This glorious gluten free chicken and mushroom risotto recipe has a beautifully fresh taste and is perfect for any fan of mushrooms. Try serving with a side of delicious olives.
Place the porcini mushrooms in a bowl and pour 1 litre of boiling water over them. Leave them to soak for 20 minutes before draining them and chopping them – keep the remaining liquid.
Heat the gluten free spread in a large saucepan, add the onion and garlic then cook for 5 minutes. Add the sliced mushroom and gently fry for 3-4 minutes, then add the porcini mushrooms.
Stir in the rice, coat thoroughly and cook for 2-3 minutes. Add the wine and cook until it has evaporated. Then, add a ladleful of the porcini mushroom liquid to the rice, stirring constantly, until the rice has absorbed all the liquid. Melt in the Knorr Stock Pot and continue adding the porcini mushroom liquid slowly, until it has all gone.
Add the chicken and simmer until it is cooked.

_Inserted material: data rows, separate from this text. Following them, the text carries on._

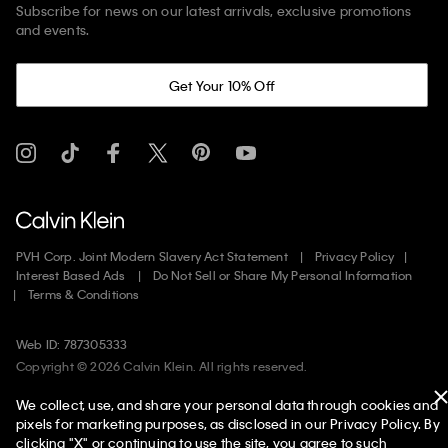
Subscribe for news on our latest arrivals, exclusive promotions
and events.
Get Your 10% Off
PVH Corp. Joint Modern Slavery Act Statement
Privacy Policy
Interest Based Ads
Do Not Sell or Share My Personal Information
Terms & Conditions
Web ID: 787305333
Copyright ©
2026
Calvin Klein. All rights reserved.
We collect, use, and share your personal data through cookies and
United States
pixels for marketing purposes, as disclosed in our Privacy Policy. By
clicking "X" or continuing to use the site, you agree to such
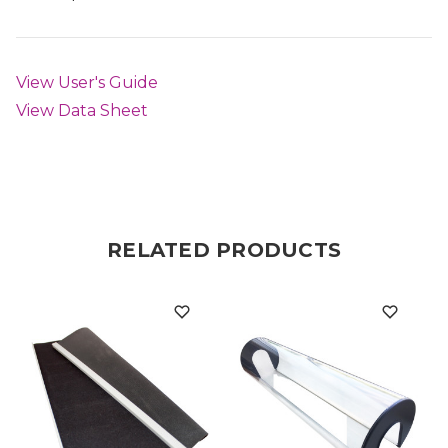
View User's Guide
View Data Sheet
RELATED PRODUCTS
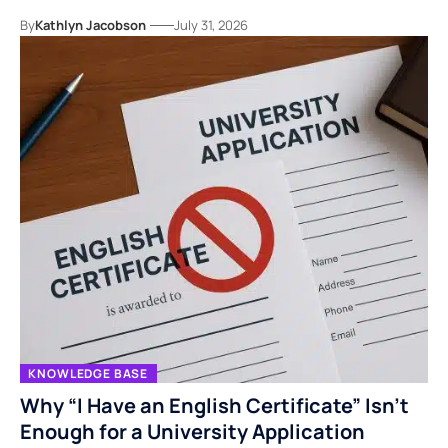
By
Kathlyn Jacobson
July 31, 2026
KNOWLEDGE BASE
Why “I Have an English Certificate” Isn’t
Enough for a University Application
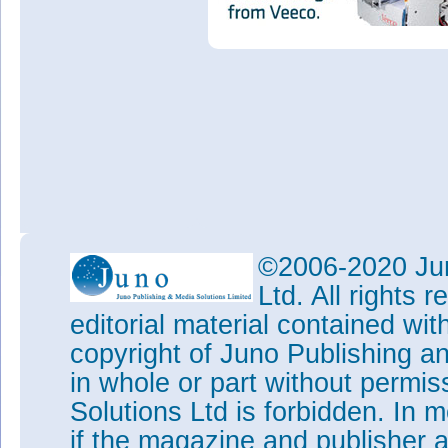
©2006-2020 Jun
Ltd. All rights
editorial material contained wit
copyright of Juno Publishing a
in whole or part without permi
Solutions Ltd is forbidden. In 
if the magazine and publisher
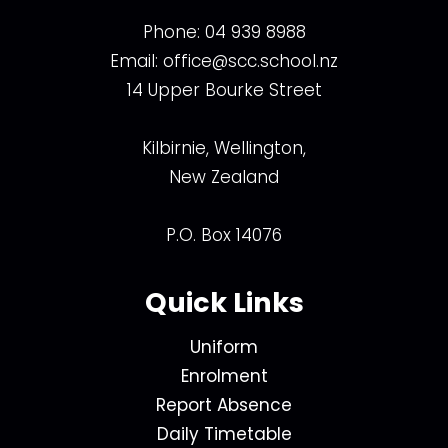
Phone:
04 939 8988
Email:
office@scc.school.nz
14 Upper Bourke Street
Kilbirnie, Wellington,
New Zealand
P.O. Box 14076
Quick Links
Uniform
Enrolment
Report Absence
Daily Timetable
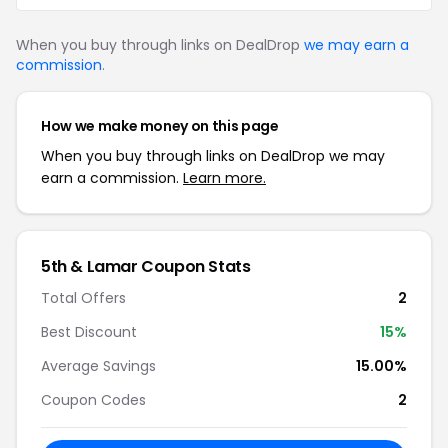
When you buy through links on DealDrop
we may earn a
commission
.
How we make money on this page
When you buy through links on DealDrop we may
earn a commission.
Learn more.
5th & Lamar Coupon Stats
Total Offers
2
Best Discount
15%
Average Savings
15.00%
Coupon Codes
2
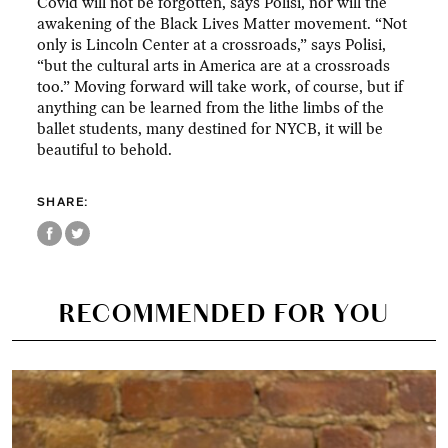
Covid will not be forgotten, says Polisi, nor will the
awakening of the Black Lives Matter movement. “Not
only is Lincoln Center at a crossroads,” says Polisi,
“but the cultural arts in America are at a crossroads
too.” Moving forward will take work, of course, but if
anything can be learned from the lithe limbs of the
ballet students, many destined for NYCB, it will be
beautiful to behold.
SHARE:
RECOMMENDED FOR YOU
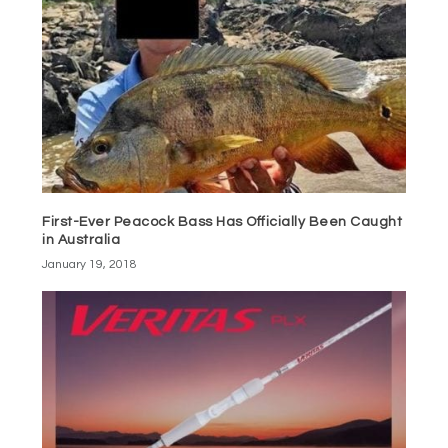
First-Ever Peacock Bass Has Officially Been Caught
in Australia
January 19, 2018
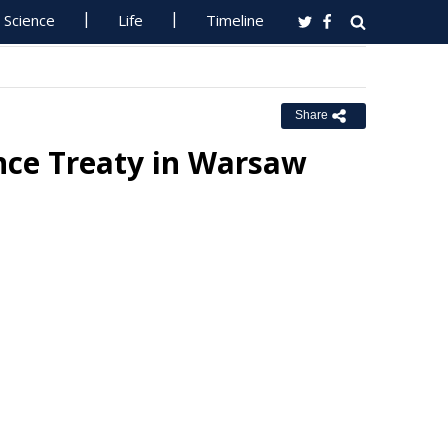
Science
Life
Timeline
Share
nce Treaty in Warsaw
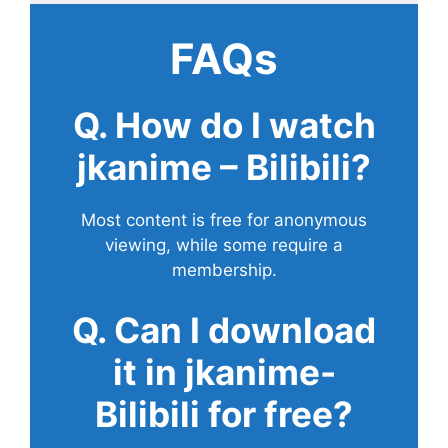
FAQs
Q. How do I watch
jkanime – Bilibili?
Most content is free for anonymous
viewing, while some require a
membership.
Q. Can I download
it in jkanime-
Bilibili for free?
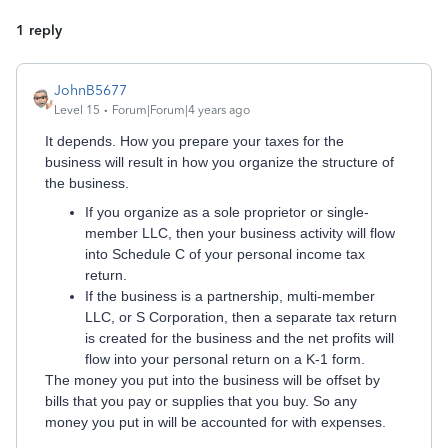
1 reply
JohnB5677
Level 15
Forum|Forum|4 years ago
It depends. How you prepare your taxes for the
business will result in how you organize the structure of
the business.
If you organize as a sole proprietor or single-
member LLC, then your business activity will flow
into Schedule C of your personal income tax
return.
If the business is a partnership, multi-member
LLC, or S Corporation, then a separate tax return
is created for the business and the net profits will
flow into your personal return on a K-1 form.
The money you put into the business will be offset by
bills that you pay or supplies that you buy. So any
money you put in will be accounted for with expenses.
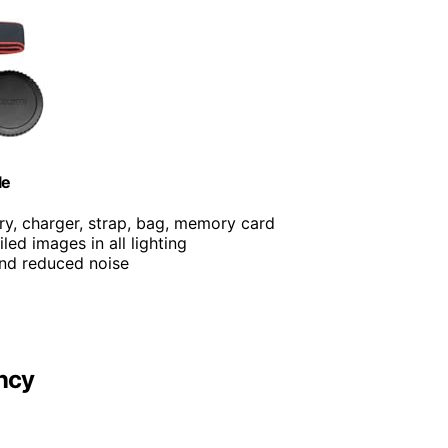
le
ery, charger, strap, bag, memory card
iled images in all lighting
and reduced noise
ncy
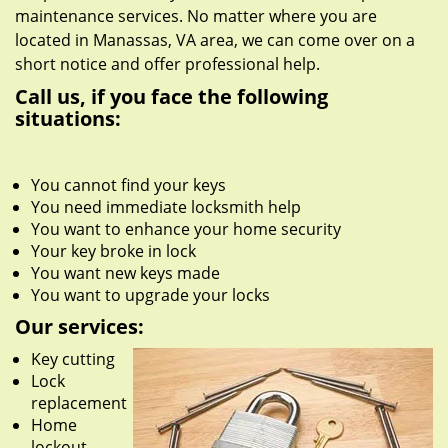
maintenance services. No matter where you are
located in Manassas, VA area, we can come over on a
short notice and offer professional help.
Call us, if you face the following
situations:
You cannot find your keys
You need immediate locksmith help
You want to enhance your home security
Your key broke in lock
You want new keys made
You want to upgrade your locks
Our services:
Key cutting
Lock
replacement
Home
lockout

Stir in the Parmesan and parsley, cover it and leave for 2 minutes – then serve.
Great care has been taken to ensure that the ingredients proposed in this recipe are suitable for a coeliac diet. However, we encourage you to check the back-of-pack of all ingredients you use, as recipes may change and we cannot guarantee that your ingredients are gluten free.